◆ **Document text**:
=== Begin Enclosure ===
Racism in London, New York and Paris

Racism in London, New York and Paris

Robert Tanitch reviews the latest DVD releases
Pool of London
POOL OF LONDON
(StudioCanal).  In 1951 Basil Dearden followed up The Blue Lamp with another crime story with strong London locations, this time Dockland and Thames. There’s a car chase through amazingly empty streets.  Two sailor buddies, one white, one black, spend a weekend on shore. Bonar Colleano gets involved in a diamond robbery. Susan Shaw befriends Earl Cameron but their friendship is not allowed to develop even to a peck on the cheek.

This is Britain in the 1950s and race relationships were still a touchy subject. A black actor getting a leading role in a British film then was quite an achievement. Cameron is still alive and is now 99 years old! He points out in an interview that, despite his good notices, he didn’t get a contract and was out of work for a year after its release. Had he been white, the film would have launched his career.
=== End Enclosure ===
◆ **Required tasks**:
1. Name every actor the DVD review mentions in connection with Pool of London.
2. Condense the DVD review's paragraph beginning "This is Britain in the 1950s" into a short bulleted list of its main facts.
The rows come from a separate source unrelated to the DVD review.

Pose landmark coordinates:
=== Begin Enclosure ===
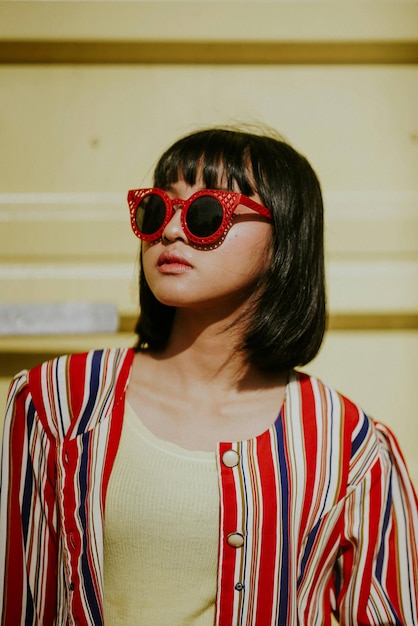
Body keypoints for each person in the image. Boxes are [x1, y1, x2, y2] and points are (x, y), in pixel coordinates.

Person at [0, 126, 417, 626]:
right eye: (157, 209)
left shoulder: (349, 448)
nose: (171, 232)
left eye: (206, 214)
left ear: (284, 238)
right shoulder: (54, 402)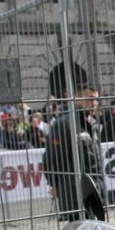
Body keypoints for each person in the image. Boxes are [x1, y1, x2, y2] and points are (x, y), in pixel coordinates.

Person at [42, 87, 106, 221]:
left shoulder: (89, 123)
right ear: (78, 99)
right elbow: (52, 158)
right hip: (75, 194)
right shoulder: (64, 124)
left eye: (96, 99)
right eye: (90, 99)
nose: (94, 103)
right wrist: (54, 183)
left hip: (92, 190)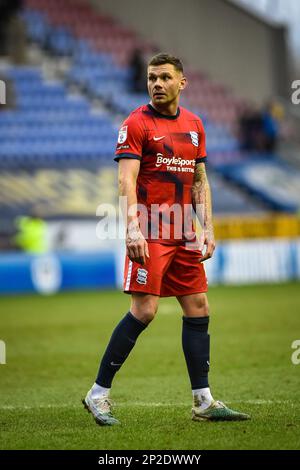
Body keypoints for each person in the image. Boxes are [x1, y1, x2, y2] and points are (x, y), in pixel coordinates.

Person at [83, 53, 250, 425]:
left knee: (198, 307)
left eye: (164, 78)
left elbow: (199, 180)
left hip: (184, 233)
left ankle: (203, 402)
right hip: (150, 229)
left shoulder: (195, 125)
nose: (157, 84)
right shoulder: (136, 123)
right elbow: (126, 180)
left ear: (181, 82)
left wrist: (207, 228)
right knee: (144, 310)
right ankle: (98, 394)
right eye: (151, 78)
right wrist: (131, 227)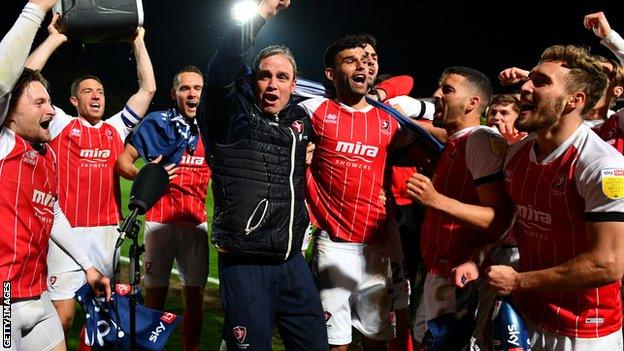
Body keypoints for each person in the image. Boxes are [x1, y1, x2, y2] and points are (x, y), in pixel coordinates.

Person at [458, 45, 624, 350]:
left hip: (584, 331)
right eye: (528, 78)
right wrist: (478, 255)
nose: (525, 87)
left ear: (575, 100)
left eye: (541, 82)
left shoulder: (604, 166)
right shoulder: (518, 154)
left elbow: (608, 263)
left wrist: (519, 281)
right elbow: (514, 218)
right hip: (526, 315)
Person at [198, 0, 327, 350]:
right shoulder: (232, 117)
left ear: (293, 83)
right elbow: (221, 71)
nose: (272, 84)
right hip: (245, 263)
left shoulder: (298, 123)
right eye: (264, 75)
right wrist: (261, 14)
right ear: (252, 80)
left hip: (291, 262)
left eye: (281, 77)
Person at [24, 13, 156, 340]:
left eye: (99, 91)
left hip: (108, 233)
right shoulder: (60, 124)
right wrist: (55, 37)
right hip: (66, 232)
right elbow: (26, 79)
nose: (96, 96)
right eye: (87, 91)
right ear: (73, 100)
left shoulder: (114, 129)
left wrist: (137, 41)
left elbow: (148, 88)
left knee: (103, 319)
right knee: (63, 316)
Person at [298, 32, 421, 350]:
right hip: (333, 246)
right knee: (336, 343)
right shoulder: (314, 111)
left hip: (377, 249)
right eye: (350, 61)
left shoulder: (389, 121)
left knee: (375, 340)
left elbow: (440, 137)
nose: (362, 66)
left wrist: (411, 105)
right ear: (330, 73)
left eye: (367, 61)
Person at [1, 4, 111, 347]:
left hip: (37, 296)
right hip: (3, 302)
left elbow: (53, 213)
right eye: (40, 104)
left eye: (50, 102)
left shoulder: (45, 155)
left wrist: (88, 266)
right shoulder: (3, 145)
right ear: (9, 110)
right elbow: (8, 76)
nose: (51, 110)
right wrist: (36, 9)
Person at [405, 67, 511, 348]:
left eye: (448, 90)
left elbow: (500, 219)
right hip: (437, 272)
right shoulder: (456, 140)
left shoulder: (482, 140)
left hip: (461, 277)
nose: (437, 94)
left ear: (472, 103)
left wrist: (435, 200)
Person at [115, 65, 210, 351]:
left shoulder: (213, 127)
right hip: (160, 224)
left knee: (195, 300)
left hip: (196, 224)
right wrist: (148, 178)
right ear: (174, 94)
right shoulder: (158, 123)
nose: (192, 93)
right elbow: (123, 162)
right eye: (185, 88)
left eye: (198, 88)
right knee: (154, 299)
=== End Enclosure ===
◆ **Answer section**:
1. Bonar Colleano, Susan Shaw, Earl Cameron

2.
- In 1950s Britain, race relations were still a touchy subject.
- A black actor landing a leading role in a British film was then a real achievement.
- Earl Cameron, now 99, says that despite good notices he got no contract and was out of work for a year after the film's release.
- Had he been white, the film would have launched his career.